YOUR OBJECTIVE
Below is a listing. Return the lines from the one that contains "النجاح إلى جهودها" to the one that contains "Falsch, mehrdeutig, ungenau, übertrieben", both ends included, verbatim and with no pictures.

RECORDS FOR THIS EXERCISE
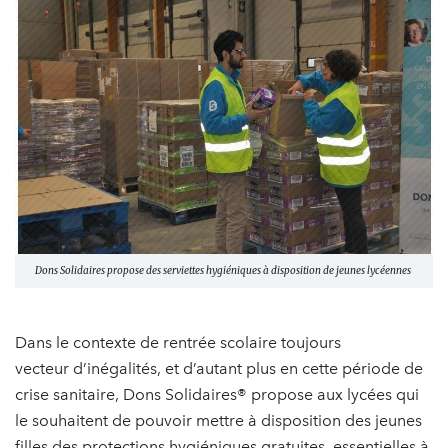
Dons Solidaires propose des serviettes hygiéniques à disposition de jeunes lycéennes
Dans le contexte de rentrée scolaire toujours
vecteur d’inégalités, et d’autant plus en cette période de
crise sanitaire, Dons Solidaires® propose aux lycées qui
le souhaitent de pouvoir mettre à disposition des jeunes
filles des protections hygiéniques gratuites, essentielles à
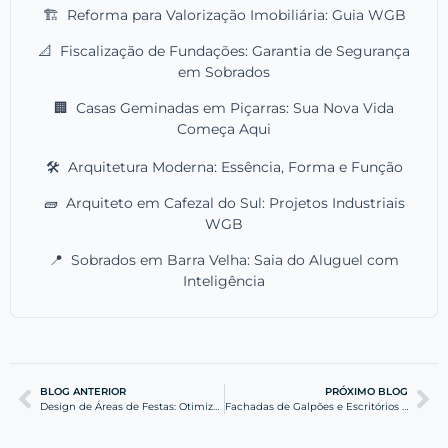
🏗️
Reforma para Valorização Imobiliária: Guia WGB
📐
Fiscalização de Fundações: Garantia de Segurança
em Sobrados
🏢
Casas Geminadas em Piçarras: Sua Nova Vida
Começa Aqui
🛠️
Arquitetura Moderna: Essência, Forma e Função
🧱
Arquiteto em Cafezal do Sul: Projetos Industriais
WGB
📍
Sobrados em Barra Velha: Saia do Aluguel com
Inteligência
BLOG ANTERIOR
PRÓXIMO BLOG
Design de Áreas de Festas: Otimize seu Lote com Eficiência
Fachadas de Galpões e Escritórios na BR-101: Valorize seu Bem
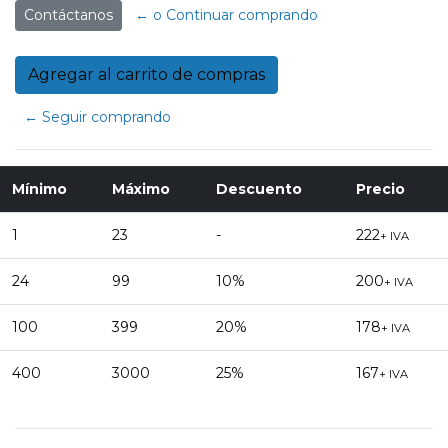
Contáctanos
← o Continuar comprando
← Seguir comprando
Mínimo
Máximo
Descuento
Precio
1
23
-
222
+ IVA
24
99
10%
200
+ IVA
100
399
20%
178
+ IVA
400
3000
25%
167
+ IVA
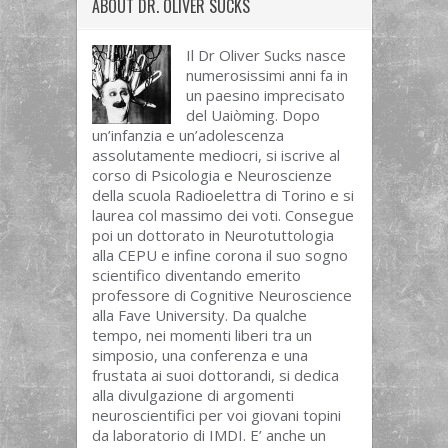
ABOUT
DR. OLIVER SUCKS
Il Dr Oliver Sucks nasce
numerosissimi anni fa in
un paesino imprecisato
del Uaiòming. Dopo
un’infanzia e un’adolescenza
assolutamente mediocri, si iscrive al
corso di Psicologia e Neuroscienze
della scuola Radioelettra di Torino e si
laurea col massimo dei voti. Consegue
poi un dottorato in Neurotuttologia
alla CEPU e infine corona il suo sogno
scientifico diventando emerito
professore di Cognitive Neuroscience
alla Fave University. Da qualche
tempo, nei momenti liberi tra un
simposio, una conferenza e una
frustata ai suoi dottorandi, si dedica
alla divulgazione di argomenti
neuroscientifici per voi giovani topini
da laboratorio di IMDI. E’ anche un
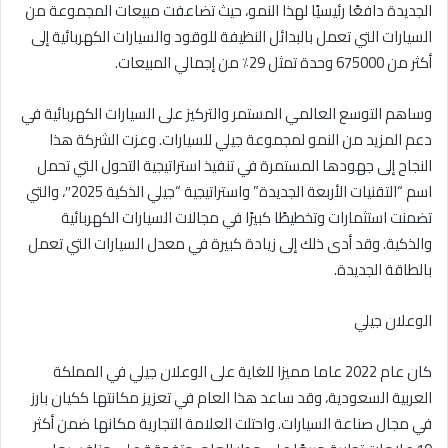
الجديدة دافعًا رئيسيًا لهذا النمو، حيث تضاعفت مبيعات المجموعة من
السيارات التي تعمل بالبدائل النظيفة للوقود والسيارات الكهربائية إلى
أكثر من 675000 وحدة تمثل 29٪ من إجمالي المبيعات.
وساهم التوسع العالمي المستمر والتركيز على السيارات الكهربائية في
دعم المزيد من النمو لمجموعة جيلي للسيارات. وعزت الشركة هذا
النجاح إلى جهودها المستمرة في تنفيذ استراتيجية التحول التي تحمل
اسم “التقنيات الأربعة الجديدة” واستراتيجية “جيلي الذكية 2025″، والتي
تضمنت استثمارات وتخطيطًا كبيرًا في مجالات السيارات الكهربائية
والذكية. وقد أدى ذلك إلى زيادة كبيرة في معدل السيارات التي تعمل
بالطاقة الجديدة.
الوعلان جيلي
كان عام 2022 عاما مميزا للغاية على الوعلان جيلي في المملكة
العربية السعودية، وقد ساعد هذا العام في تعزيز مكانتها ككيان بارز
في مجال صناعة السيارات. واحتلت العلامة التجارية مكانها ضمن أكثر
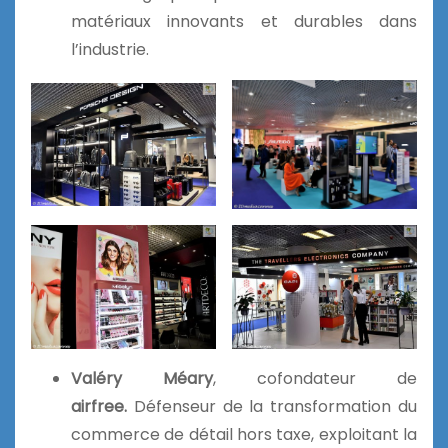
matériaux innovants et durables dans
l’industrie.
Valéry Méary
, cofondateur de
airfree.
Défenseur de la transformation du
commerce de détail hors taxe, exploitant la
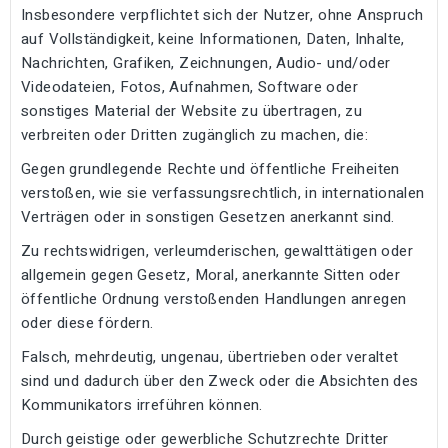
Insbesondere verpflichtet sich der Nutzer, ohne Anspruch
auf Vollständigkeit, keine Informationen, Daten, Inhalte,
Nachrichten, Grafiken, Zeichnungen, Audio- und/oder
Videodateien, Fotos, Aufnahmen, Software oder
sonstiges Material der Website zu übertragen, zu
verbreiten oder Dritten zugänglich zu machen, die:
Gegen grundlegende Rechte und öffentliche Freiheiten
verstoßen, wie sie verfassungsrechtlich, in internationalen
Verträgen oder in sonstigen Gesetzen anerkannt sind.
Zu rechtswidrigen, verleumderischen, gewalttätigen oder
allgemein gegen Gesetz, Moral, anerkannte Sitten oder
öffentliche Ordnung verstoßenden Handlungen anregen
oder diese fördern.
Falsch, mehrdeutig, ungenau, übertrieben oder veraltet
sind und dadurch über den Zweck oder die Absichten des
Kommunikators irreführen können.
Durch geistige oder gewerbliche Schutzrechte Dritter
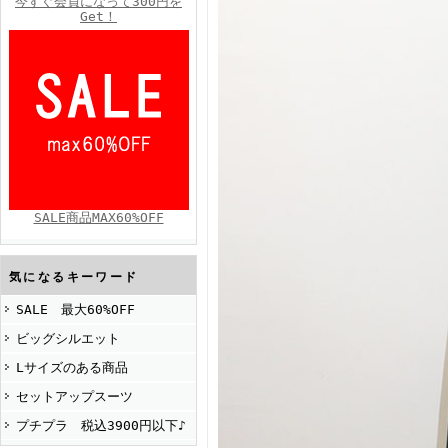
今すぐ会員になって300円を
Get！
FINEBOYS2025年4月号
SALE商品MAX60%OFF
FINEBOYS2025年2月号
気になるキーワード
SALE 最大60%OFF
ビッグシルエット
Lサイズのある商品
セットアップスーツ
プチプラ 税込3900円以下♪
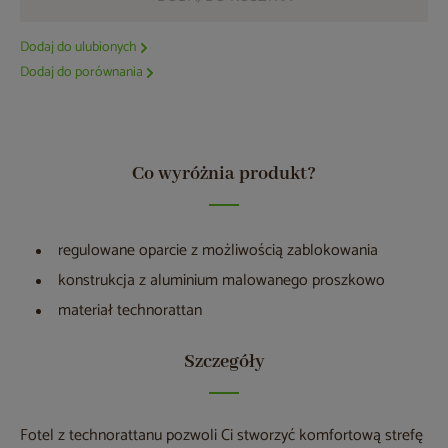
Dodaj do ulubionych
Dodaj do porównania
Co wyróżnia produkt?
regulowane oparcie z możliwością zablokowania
konstrukcja z aluminium malowanego proszkowo
materiał technorattan
Szczegóły
Fotel z technorattanu pozwoli Ci stworzyć komfortową strefę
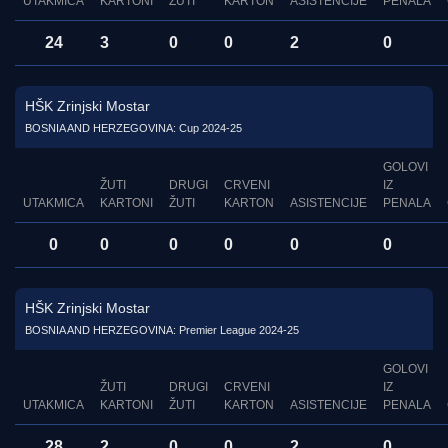
UTAKMICA
KARTONI
ŽUTI
KARTON
ASISTENCIJE
PENALA
24
3
0
0
2
0
HŠK Zrinjski Mostar
BOSNIA AND HERZEGOVINA: Cup 2024-25
GOLOVI
ŽUTI
DRUGI
CRVENI
IZ
UTAKMICA
KARTONI
ŽUTI
KARTON
ASISTENCIJE
PENALA
0
0
0
0
0
0
HŠK Zrinjski Mostar
BOSNIA AND HERZEGOVINA: Premier League 2024-25
GOLOVI
ŽUTI
DRUGI
CRVENI
IZ
UTAKMICA
KARTONI
ŽUTI
KARTON
ASISTENCIJE
PENALA
28
2
0
0
2
0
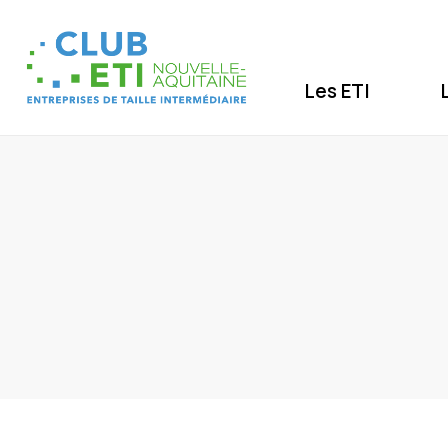
Les ETI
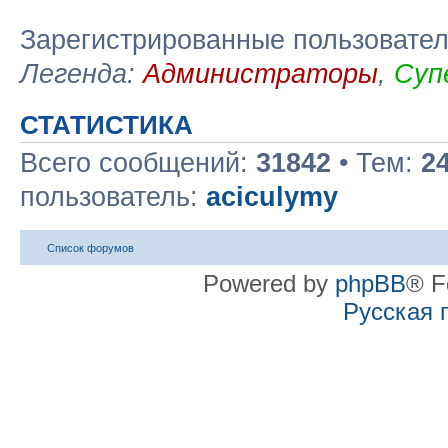
Зарегистрированные пользовате
Легенда:
Администраторы
,
Суп
СТАТИСТИКА
Всего сообщений:
31842
• Тем:
2
пользователь:
aciculymy
Список форумов
Powered by
phpBB
® F
Русская 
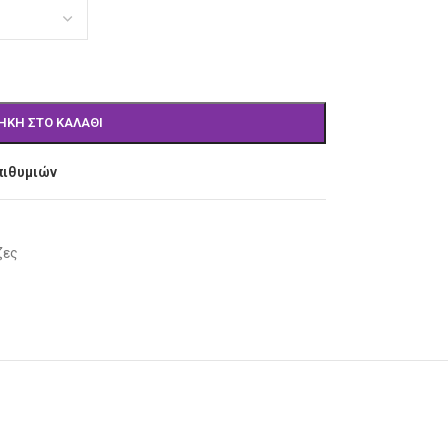
ΉΚΗ ΣΤΟ ΚΑΛΆΘΙ
πιθυμιών
ζες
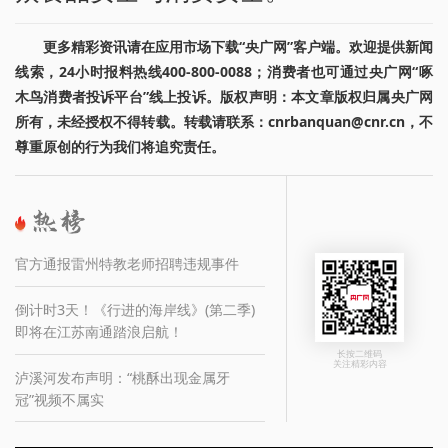
更多精彩资讯请在应用市场下载“央广网”客户端。欢迎提供新闻
线索，24小时报料热线400-800-0088；消费者也可通过央广网“啄
木鸟消费者投诉平台”线上投诉。版权声明：本文章版权归属央广网
所有，未经授权不得转载。转载请联系：cnrbanquan@cnr.cn，不
尊重原创的行为我们将追究责任。
官方通报雷州特教老师招聘违规事件
倒计时3天！《行进的海岸线》(第二季)
即将在江苏南通踏浪启航！
长按二维码
关注精彩内容
泸溪河发布声明：“桃酥出现金属牙
冠”视频不属实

OUTPUT BELOW
النجاح إلى جهودها المستمرة في تنفيذ استراتيجية التحول التي تحمل
اسم “التقنيات الأربعة الجديدة” واستراتيجية “جيلي الذكية 2025″، والتي
تضمنت استثمارات وتخطيطًا كبيرًا في مجالات السيارات الكهربائية
والذكية. وقد أدى ذلك إلى زيادة كبيرة في معدل السيارات التي تعمل
بالطاقة الجديدة.
الوعلان جيلي
كان عام 2022 عاما مميزا للغاية على الوعلان جيلي في المملكة
العربية السعودية، وقد ساعد هذا العام في تعزيز مكانتها ككيان بارز
في مجال صناعة السيارات. واحتلت العلامة التجارية مكانها ضمن أكثر
matériaux innovants et durables dans
l’industrie.
Valéry Méary
, cofondateur de
airfree.
Défenseur de la transformation du
commerce de détail hors taxe, exploitant la
Insbesondere verpflichtet sich der Nutzer, ohne Anspruch
auf Vollständigkeit, keine Informationen, Daten, Inhalte,
Nachrichten, Grafiken, Zeichnungen, Audio- und/oder
Videodateien, Fotos, Aufnahmen, Software oder
sonstiges Material der Website zu übertragen, zu
verbreiten oder Dritten zugänglich zu machen, die:
Gegen grundlegende Rechte und öffentliche Freiheiten
verstoßen, wie sie verfassungsrechtlich, in internationalen
Verträgen oder in sonstigen Gesetzen anerkannt sind.
Zu rechtswidrigen, verleumderischen, gewalttätigen oder
allgemein gegen Gesetz, Moral, anerkannte Sitten oder
öffentliche Ordnung verstoßenden Handlungen anregen
oder diese fördern.
Falsch, mehrdeutig, ungenau, übertrieben oder veraltet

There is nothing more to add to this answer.